Wann verjähren Schadensersatzansprüche wegen Verzugs?

Der BGH befasste sich in seinem Urteil vom 19.05.2022 (Az.: VII ZR 149/21) mit der Frage, wann Schadensersatzansprüche eines Auftraggebers infolge Verzuges des Auftragnehmers verjähren und ob die Verjährung für sämtliche Verzugsschäden – einschließlich der nachträglich eingetretenen und vorhersehbaren Schadensfolgen – einheitlich zum selben Zeitpunkt beginnt.

Sachverhalt

Der Auftraggeber (AG) beauftragte ein Bauunternehmen mit der Erstellung eines Einfamilienhauses.

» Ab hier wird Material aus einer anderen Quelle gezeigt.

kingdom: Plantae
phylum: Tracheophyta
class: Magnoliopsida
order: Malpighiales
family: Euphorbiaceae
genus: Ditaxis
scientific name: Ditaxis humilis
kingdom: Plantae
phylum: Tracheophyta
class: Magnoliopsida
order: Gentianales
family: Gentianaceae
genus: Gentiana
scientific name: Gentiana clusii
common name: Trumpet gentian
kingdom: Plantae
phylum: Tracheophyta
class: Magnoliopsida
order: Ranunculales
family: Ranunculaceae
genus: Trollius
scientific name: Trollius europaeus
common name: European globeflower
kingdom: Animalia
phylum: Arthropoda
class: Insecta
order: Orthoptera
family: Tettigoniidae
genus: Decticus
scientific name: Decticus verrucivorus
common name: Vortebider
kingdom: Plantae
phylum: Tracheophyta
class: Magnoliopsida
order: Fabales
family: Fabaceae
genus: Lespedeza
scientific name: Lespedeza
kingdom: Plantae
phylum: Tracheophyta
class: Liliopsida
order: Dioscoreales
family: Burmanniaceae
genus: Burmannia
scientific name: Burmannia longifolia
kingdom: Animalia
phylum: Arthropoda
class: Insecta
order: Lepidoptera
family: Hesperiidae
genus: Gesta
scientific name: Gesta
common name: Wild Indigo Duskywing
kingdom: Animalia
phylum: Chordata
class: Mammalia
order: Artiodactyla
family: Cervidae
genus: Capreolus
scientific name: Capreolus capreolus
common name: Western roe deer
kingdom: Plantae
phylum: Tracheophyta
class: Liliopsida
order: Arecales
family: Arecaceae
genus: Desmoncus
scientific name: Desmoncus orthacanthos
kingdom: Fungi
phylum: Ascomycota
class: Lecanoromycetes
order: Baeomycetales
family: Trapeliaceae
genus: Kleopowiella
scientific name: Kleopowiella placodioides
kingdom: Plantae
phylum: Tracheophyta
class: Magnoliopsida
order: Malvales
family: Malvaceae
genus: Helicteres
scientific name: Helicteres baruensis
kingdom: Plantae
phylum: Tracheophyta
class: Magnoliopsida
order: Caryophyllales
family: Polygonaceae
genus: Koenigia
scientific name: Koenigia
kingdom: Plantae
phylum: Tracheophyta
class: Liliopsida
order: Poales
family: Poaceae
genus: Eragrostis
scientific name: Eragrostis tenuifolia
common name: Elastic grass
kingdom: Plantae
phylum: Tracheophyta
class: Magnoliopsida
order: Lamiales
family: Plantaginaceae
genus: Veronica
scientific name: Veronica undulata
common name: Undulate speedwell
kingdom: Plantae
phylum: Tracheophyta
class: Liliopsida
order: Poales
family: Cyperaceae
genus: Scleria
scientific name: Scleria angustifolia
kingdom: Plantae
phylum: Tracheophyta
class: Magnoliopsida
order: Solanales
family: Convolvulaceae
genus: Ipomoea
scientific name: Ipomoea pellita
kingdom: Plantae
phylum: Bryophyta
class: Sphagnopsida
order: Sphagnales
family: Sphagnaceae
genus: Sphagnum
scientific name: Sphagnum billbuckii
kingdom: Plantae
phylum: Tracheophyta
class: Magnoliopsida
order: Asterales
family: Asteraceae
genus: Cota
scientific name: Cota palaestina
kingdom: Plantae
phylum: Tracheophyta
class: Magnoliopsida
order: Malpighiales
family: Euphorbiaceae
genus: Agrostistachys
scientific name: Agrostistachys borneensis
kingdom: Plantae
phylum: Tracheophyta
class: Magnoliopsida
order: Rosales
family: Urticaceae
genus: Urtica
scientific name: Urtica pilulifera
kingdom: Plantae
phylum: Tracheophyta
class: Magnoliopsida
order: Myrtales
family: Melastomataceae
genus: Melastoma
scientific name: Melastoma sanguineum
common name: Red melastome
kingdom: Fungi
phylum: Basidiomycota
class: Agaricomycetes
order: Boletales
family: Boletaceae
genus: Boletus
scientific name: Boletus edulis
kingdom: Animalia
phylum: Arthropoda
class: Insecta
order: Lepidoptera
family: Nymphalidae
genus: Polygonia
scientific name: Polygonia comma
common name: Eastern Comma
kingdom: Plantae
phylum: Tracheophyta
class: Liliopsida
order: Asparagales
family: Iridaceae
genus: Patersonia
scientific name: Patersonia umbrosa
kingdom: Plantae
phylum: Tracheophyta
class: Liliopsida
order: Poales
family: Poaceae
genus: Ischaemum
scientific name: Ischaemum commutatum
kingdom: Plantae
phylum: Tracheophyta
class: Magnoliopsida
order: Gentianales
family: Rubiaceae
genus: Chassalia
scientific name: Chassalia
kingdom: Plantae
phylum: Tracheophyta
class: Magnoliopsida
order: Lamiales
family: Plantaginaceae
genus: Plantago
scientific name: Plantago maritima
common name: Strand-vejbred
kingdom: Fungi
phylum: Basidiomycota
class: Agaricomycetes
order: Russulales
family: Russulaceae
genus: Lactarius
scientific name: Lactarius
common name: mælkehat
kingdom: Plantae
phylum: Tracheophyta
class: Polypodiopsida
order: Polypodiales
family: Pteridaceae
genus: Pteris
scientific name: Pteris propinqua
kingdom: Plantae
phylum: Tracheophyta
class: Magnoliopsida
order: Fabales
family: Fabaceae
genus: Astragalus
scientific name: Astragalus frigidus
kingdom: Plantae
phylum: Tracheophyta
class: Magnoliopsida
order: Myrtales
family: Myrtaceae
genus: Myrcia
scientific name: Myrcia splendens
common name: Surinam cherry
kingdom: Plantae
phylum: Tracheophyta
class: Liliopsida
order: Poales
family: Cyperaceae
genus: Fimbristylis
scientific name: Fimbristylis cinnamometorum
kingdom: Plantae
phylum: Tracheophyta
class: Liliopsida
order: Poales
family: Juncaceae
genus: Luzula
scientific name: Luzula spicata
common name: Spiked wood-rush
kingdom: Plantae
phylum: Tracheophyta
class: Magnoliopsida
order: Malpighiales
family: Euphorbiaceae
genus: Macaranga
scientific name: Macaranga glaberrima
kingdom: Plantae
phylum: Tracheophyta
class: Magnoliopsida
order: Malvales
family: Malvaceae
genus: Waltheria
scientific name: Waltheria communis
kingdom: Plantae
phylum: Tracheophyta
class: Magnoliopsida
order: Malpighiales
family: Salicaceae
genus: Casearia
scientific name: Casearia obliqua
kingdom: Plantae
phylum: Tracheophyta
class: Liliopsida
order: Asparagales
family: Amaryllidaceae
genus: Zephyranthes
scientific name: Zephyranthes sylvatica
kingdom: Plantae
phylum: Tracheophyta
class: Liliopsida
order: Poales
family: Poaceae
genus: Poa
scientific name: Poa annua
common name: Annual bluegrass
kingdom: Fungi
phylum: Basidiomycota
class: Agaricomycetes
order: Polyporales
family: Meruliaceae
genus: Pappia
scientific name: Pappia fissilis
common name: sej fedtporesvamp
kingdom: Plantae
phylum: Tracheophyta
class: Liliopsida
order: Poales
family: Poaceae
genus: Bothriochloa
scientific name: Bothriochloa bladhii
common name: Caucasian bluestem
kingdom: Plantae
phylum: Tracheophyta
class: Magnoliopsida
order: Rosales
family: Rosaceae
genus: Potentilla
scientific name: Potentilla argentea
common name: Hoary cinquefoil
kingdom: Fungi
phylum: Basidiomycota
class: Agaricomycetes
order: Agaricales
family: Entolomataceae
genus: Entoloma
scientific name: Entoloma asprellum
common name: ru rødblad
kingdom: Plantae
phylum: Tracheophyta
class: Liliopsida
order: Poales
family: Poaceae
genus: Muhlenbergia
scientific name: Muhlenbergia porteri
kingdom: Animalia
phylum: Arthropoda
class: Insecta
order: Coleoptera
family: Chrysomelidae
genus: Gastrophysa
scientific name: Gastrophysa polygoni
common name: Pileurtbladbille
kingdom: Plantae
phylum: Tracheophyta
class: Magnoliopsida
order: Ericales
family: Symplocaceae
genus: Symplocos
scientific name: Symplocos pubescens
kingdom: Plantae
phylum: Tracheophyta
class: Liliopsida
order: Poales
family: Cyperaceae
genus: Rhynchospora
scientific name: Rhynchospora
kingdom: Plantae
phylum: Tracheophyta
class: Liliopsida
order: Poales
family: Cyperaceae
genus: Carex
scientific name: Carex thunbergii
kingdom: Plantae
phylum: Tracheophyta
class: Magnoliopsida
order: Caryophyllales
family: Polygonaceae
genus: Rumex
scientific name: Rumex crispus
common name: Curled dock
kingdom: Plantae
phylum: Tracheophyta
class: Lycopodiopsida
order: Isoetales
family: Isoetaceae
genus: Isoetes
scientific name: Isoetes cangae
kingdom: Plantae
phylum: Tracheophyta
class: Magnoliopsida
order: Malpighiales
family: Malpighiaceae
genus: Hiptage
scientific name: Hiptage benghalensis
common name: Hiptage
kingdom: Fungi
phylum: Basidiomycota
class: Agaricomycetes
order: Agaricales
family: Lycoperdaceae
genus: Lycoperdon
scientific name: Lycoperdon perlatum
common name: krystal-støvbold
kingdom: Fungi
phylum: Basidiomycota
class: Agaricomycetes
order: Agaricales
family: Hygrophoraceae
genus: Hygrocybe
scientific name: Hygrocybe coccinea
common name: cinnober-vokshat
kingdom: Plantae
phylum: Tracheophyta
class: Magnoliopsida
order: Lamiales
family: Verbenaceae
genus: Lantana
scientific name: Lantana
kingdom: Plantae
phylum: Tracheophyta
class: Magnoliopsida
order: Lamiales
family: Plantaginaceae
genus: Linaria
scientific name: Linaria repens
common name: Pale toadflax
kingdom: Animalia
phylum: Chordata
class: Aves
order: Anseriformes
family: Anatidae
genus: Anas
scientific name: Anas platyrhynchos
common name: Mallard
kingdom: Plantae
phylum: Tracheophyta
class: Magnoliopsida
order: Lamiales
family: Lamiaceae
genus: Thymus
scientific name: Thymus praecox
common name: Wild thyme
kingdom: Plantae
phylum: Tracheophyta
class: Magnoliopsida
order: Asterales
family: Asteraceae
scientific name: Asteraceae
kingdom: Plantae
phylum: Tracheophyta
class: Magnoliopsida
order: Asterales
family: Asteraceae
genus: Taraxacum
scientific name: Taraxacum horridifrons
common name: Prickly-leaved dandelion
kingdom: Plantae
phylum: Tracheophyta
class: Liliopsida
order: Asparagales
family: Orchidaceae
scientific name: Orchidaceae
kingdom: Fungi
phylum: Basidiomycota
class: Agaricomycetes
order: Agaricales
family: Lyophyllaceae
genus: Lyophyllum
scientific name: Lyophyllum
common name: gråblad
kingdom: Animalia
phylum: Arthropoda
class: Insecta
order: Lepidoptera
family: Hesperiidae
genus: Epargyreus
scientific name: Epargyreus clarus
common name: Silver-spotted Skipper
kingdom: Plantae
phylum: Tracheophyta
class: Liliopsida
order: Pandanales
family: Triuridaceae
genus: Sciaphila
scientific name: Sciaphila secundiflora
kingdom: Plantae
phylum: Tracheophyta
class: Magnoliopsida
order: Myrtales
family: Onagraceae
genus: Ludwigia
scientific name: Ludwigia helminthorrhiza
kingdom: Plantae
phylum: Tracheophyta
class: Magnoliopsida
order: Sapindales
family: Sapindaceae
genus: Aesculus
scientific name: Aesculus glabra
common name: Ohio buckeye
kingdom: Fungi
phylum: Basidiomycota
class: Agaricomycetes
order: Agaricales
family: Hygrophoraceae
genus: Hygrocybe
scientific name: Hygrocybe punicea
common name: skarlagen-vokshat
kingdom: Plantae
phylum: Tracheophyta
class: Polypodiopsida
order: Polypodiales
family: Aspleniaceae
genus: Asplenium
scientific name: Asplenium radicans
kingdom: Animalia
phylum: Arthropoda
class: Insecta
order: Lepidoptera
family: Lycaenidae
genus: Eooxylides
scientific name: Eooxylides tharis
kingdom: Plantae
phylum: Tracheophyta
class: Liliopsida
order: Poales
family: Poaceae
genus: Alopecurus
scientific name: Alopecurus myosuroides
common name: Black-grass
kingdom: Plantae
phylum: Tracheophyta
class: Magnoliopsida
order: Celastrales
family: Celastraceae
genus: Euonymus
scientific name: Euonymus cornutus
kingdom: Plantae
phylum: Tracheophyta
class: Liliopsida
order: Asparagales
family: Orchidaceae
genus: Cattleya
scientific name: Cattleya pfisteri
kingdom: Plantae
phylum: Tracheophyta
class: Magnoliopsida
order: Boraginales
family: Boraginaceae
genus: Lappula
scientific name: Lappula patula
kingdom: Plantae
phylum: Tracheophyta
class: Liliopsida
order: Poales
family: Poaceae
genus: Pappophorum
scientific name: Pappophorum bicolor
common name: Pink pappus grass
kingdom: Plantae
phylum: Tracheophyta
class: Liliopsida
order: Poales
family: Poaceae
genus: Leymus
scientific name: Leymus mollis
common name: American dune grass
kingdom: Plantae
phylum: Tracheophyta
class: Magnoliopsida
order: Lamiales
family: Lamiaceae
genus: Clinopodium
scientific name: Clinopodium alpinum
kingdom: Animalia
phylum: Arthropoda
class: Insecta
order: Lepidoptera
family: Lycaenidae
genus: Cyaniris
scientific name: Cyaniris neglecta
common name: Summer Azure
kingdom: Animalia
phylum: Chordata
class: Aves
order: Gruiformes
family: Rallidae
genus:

Vereinbart wurde eine Bauzeit von drei Monaten. Die Bauarbeiten begannen im Juni 2008. Nachdem es zu Unstimmigkeiten hinsichtlich der Ordnungsmäßigkeit der Leistungen des Unternehmens kam und der AG Abschlagsrechnungen nicht begleichen wollte, stellte das Unternehmen seine Arbeiten 2008 ein. Es folgten anwaltliche Schreiben zur Wiederaufnahme der Arbeiten, ein gerichtlichen Verfahren hinsichtlich der Abschlagsrechnungen sowie Vergleichsgespräche. Nach einem Rücktritt vom Vertrag machte der AG 2017 unter anderem Schadensersatz wegen Verzugs für den Ersatz von Einlagerungskosten für eine Küche, Bereitstellungszinsen sowie Mietzahlungen geltend. Das  Unternehmen erhob die Einrede der Verjährung.

Entscheidung

Das Gericht gab dem Unternehmen Recht! Die Ansprüche seien verjährt. Der Anspruch auf Schadensersatz infolge Verzugs unterliege der regelmäßigen Verjährung von drei Jahren. Die Verjährung beginne mit dem Schluss des Jahres, in dem der Anspruch entstanden sei und der AG von den anspruchsbegründenden Umständen und der Person des Schuldners – hier das Unternehmen –  Kenntnis erlange oder ohne grobe Fahrlässigkeit habe erlangen müssen. Die Verjährungsfrist habe hier bereits 2008 begonnen. Dies aus folgenden Gründen:

Ein Schadensersatzanspruch entstehe einheitlich auch für die erst in Zukunft entstehenden zurechenbaren und voraussehbaren Schäden, sobald irgendein Teilschaden entstanden sei und dieser gerichtlich – sei es auch nur durch Feststellungsklage –  geltend gemacht werden könne (Grundsatz der Schadenseinheit). Hier sei ein Teilschaden bereits 2008 eingetreten. Damit habe die dreijährige Verjährungsfrist mit Schluss des Jahres 2008 zu laufen begonnen.  Bei den fortlaufenden Aufwendungen für Mietzahlungen, die Einlagerung der Küche sowie Bereitstellungszinsen handele es sich um erwartbare Folgen der verspäteten Fertigstellung. Der AG hätte auf dieser Basis jedenfalls eine Feststellungsklage erheben können.

Praxistipp

Verzugsschäden an Bauvorhaben lassen sich oftmals erst Monate oder Jahre nach einem ursprünglichen Verzug (vollständig) beziffern. Dies ändert jedoch nichts daran, dass die Verjährung für Schäden – auch u.U. solche Schäden, die noch nicht eingetreten sind, aber erwartbar waren – einheitlich beginnt, sobald ein Schaden gerichtlich (etwa durch eine Feststellungsklage) geltend gemacht werden kann. Das kann bei Großbauvorhaben mit Bauzeiten von einigen Jahren bedeuten, dass Verzugsansprüche des Auftraggebers schon vor der Fertigstellung des Bauvorhabens verjähren können. Der Auftraggeber muss dann frühzeitig tätig werden, um seine Ansprüche gegen eine Verjährung zu sichern. In Betracht kommt dabei insbesondere die Feststellungsklage, welche die Verjährung hemmt. Diese kann erhoben werden, ohne dass der Schaden beziffert werden muss. Sie kann daher zeitlich weit vor einer Klage auf Zahlung geltend gemacht werden.

Der Beitrag ist zuerst erschienen in Ausgabe 158 des Immobilienreport Metropolregion Rhein-Neckar.